I can clearly remember telling my mom that I wished people in my age group had their own space. Adults have one, as do pediatric patients, but there was a gap where adolescent and young adult (AYA) patients were concerned. Shortly after finishing chemo, I saw a commercial for an organization called Teen Cancer America, whose mission is to partner with hospitals to fund programs and spaces for AYA patients. I have been fortunate enough to work with them the last few years and support their mission.

I had no idea AYA care was a thing, let alone that other people were recognizing this “gap” in cancer care, before finding TCA. After I found them, I knew that Prisma Health needed this.

I am thrilled Prisma Health received a grant to fund a patient navigator for their AYA program. I know this will have a huge impact on AYA patients, because I can only imagine how much it would have helped me. No one expects a cancer diagnosis, but when you are in a stage of life where the world expects you to be young and carefree, it is even more difficult. AYAs are seven times more likely to be diagnosed with cancer than someone under 15, yet our survival rates have not changed in decades. The amount of AYA patients in clinical trials is staggeringly low. While there are many contributing factors, it is largely because of a lack of attention and awareness. Having a program navigator will allow patients to have easy access to information about clinical trials, financial assistance, and fertility choices.

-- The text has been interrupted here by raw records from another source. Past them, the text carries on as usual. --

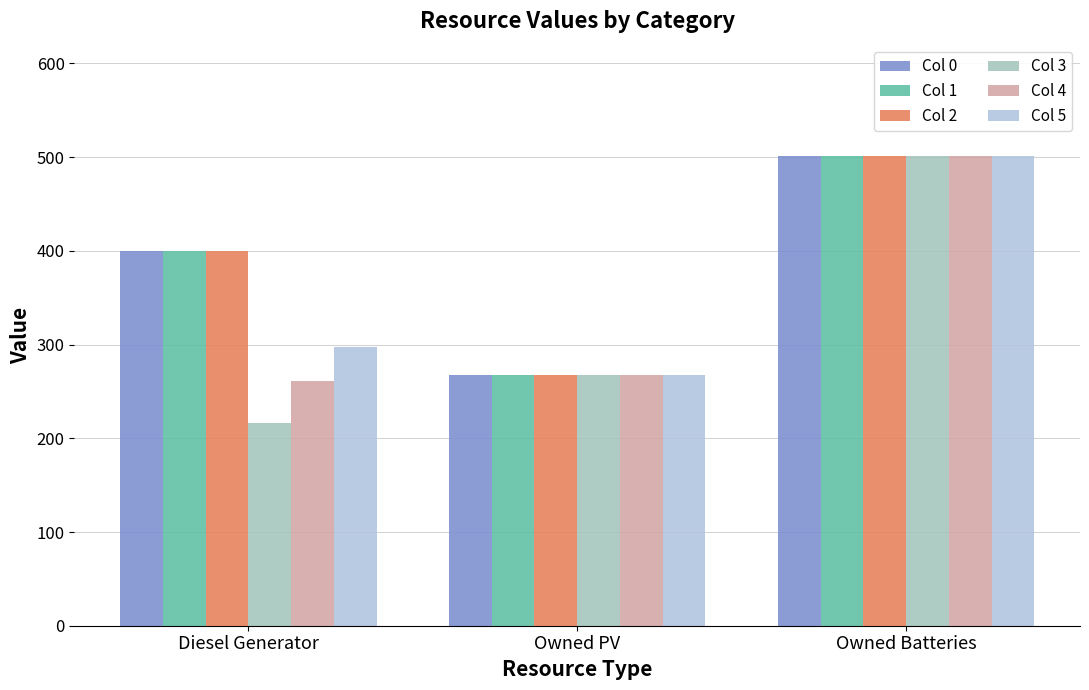

How many data points does each series have?

3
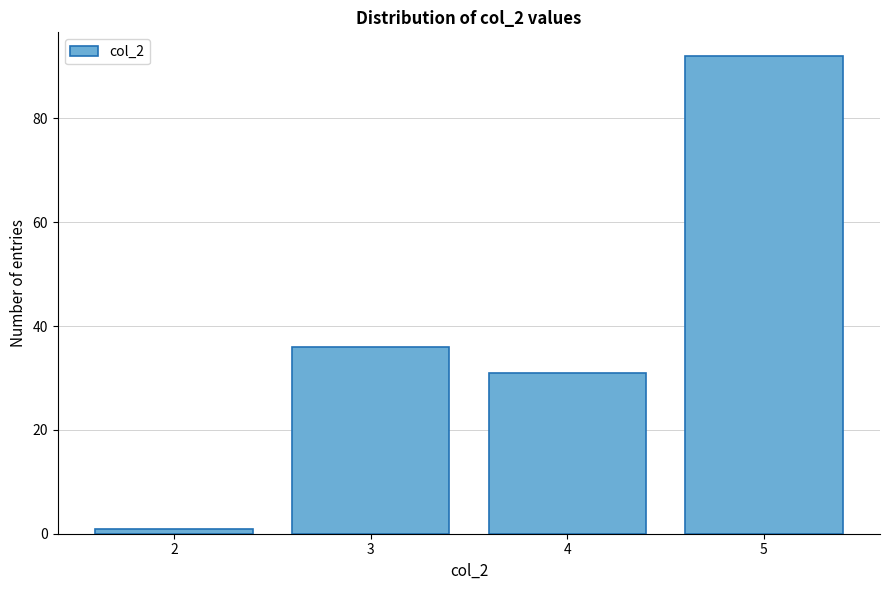

Reading left to right, what are all the values shown in this chart?

2=1	3=36	4=31	5=92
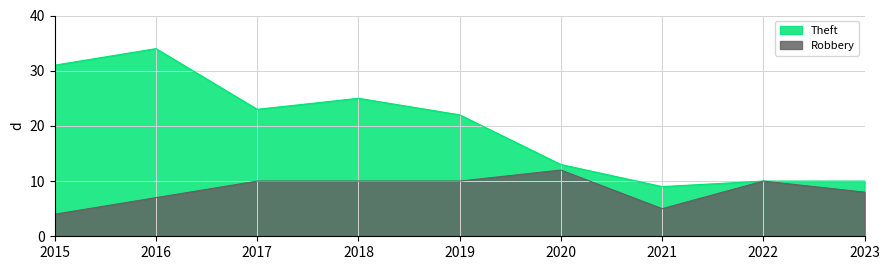

How many series are shown in this chart?

2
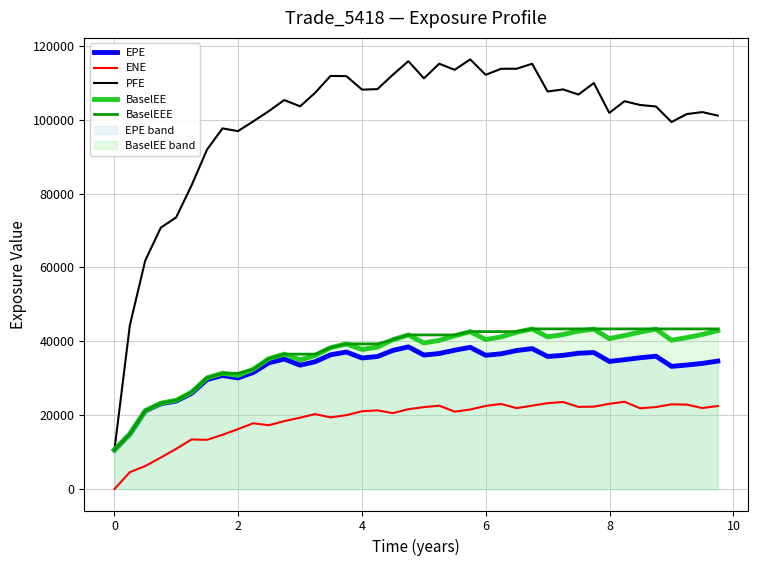

Which series has the widest spread of values?

PFE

I know from my experience that when you get a cancer diagnosis, you go into survival mode. You feel like you were swept up in a tornado and you aren’t sure when you will be able to get your feet back on the ground. Figuring out what to do about school and scholarships in the midst of scheduling scans and starting chemo is unfathomable. Being able to have someone who can tell you who to contact and suggest resources would have been so helpful during that time. There are resources out there, but when you are in the fog of cancer, you need someone to direct you to them.

Having this patient navigator will help the AYA program become stronger so that more patients will have the support they so desperately need. Having cancer at a young age is so isolating. Meeting other people in your stage of life who understand the cancer experience is so important for emotional healing.

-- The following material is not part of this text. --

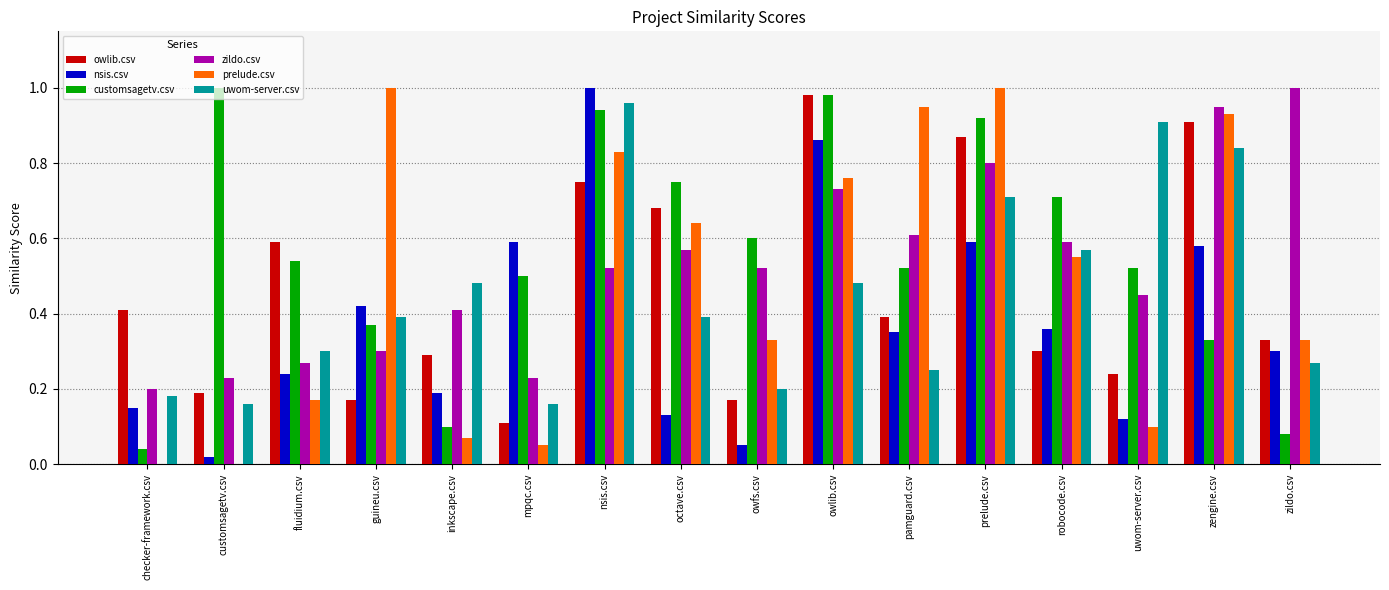

The customsagetv.csv series shows 0.8 at octave.csv. True or false?

True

AYA patients have their own specific needs that differ from those of other age groups. I am confident that having an AYA program with a patient navigator will help to make a what is a pretty miserable experience much less miserable for those forced to face it.

Blog author Samantha Stacy now is 24 years old and serves as a patient ambassador for Teen Cancer America. She also serves on the advisory council for Prisma Health’s Adolescent and Young Adult Oncology Program.